In 2003 Shamdasani founded, along with Stephen Martin, the Philemon Foundation, which sought to publish all of Jung's works. Although Jung's Collected Works had been published in twenty volumes, there were manuscripts and other works by Jung that remained unpublished. Shamdasani commenced and continues now his labors at Philemon as the foundation’s General Editor.
Currently Shamdasani serves as a professor in the School of European Languages, Culture, and Society at University College London, and is also Director of the UCL Centre for the History of Psychological Disciplines.

The ''Red Book''

By 2000 Shamdasani had arranged to begin work editing Jung's The Red Book. In 2003 he stepped in as Editor of the Philemon Foundation's successful project to publish, in 2009, this much awaited volume. Although Jung had worked on the writing and the designs for it between 1914 and 1930, he did not then have it published. In 1959 Jung added a short Epilogue to his Red Book, commenting on his 'confrontation with the unconscious' that started prior to World War I: "It could have developed into had I not been able to hold the overpowering force of the original experiences.... I knew of nothing better than to write them down... and to paint the images that appeared when reliving it all--as well as I could."
Shamdasani describes Jung's unusual work, an illustrated volume of calligraphy, as "the book that stands at the center of his oeuvre" which "has long been recognized as the key to comprehending" Jung. The Red Book "was at the center of Jung's self-experimentation." Earlier Shamdasani stated:
"If one does not place Jung's confrontation with the unconscious in a proper perspective, or understand the significance of the Red Book, one is in no place to understand fully Jung's intellectual development from 1913 onwards, and not only that, but his life as well: it was his inner life which dictated his movements in the world.... For Jung's work on his fantasies in Black Books and the Red Book formed the core of his later work, as he himself contended. The Red Book is at the center of Jung's life and work. without an accurate account of it would be like writing the life of Dante without the Commedia, or Goethe without Faust.
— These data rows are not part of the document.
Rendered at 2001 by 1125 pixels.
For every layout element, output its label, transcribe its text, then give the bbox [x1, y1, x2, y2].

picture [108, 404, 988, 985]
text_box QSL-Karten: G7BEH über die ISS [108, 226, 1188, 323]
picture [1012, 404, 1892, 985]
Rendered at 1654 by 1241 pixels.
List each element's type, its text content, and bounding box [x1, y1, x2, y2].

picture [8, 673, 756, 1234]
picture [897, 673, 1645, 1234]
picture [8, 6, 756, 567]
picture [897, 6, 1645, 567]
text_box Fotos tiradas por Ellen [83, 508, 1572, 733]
Jung's heirs had for many decades held the original manuscript of the Red Book in a bank vault for safe-keeping. They withheld its publication and declined offers to do so. During the 1990s Shamdasani's research, however, had uncovered the existence of text from the Book outside the family's control. Another transcription was found by Marie-Louise von Franz. It was demonstrated that Jung had sent a copy of his manuscript to a publisher. Shamdasani entered into delicate negotiations with Jung's descendants in Zürich and, in May 2000, obtained their agreement "to release the work for publication". His editing tasks then began.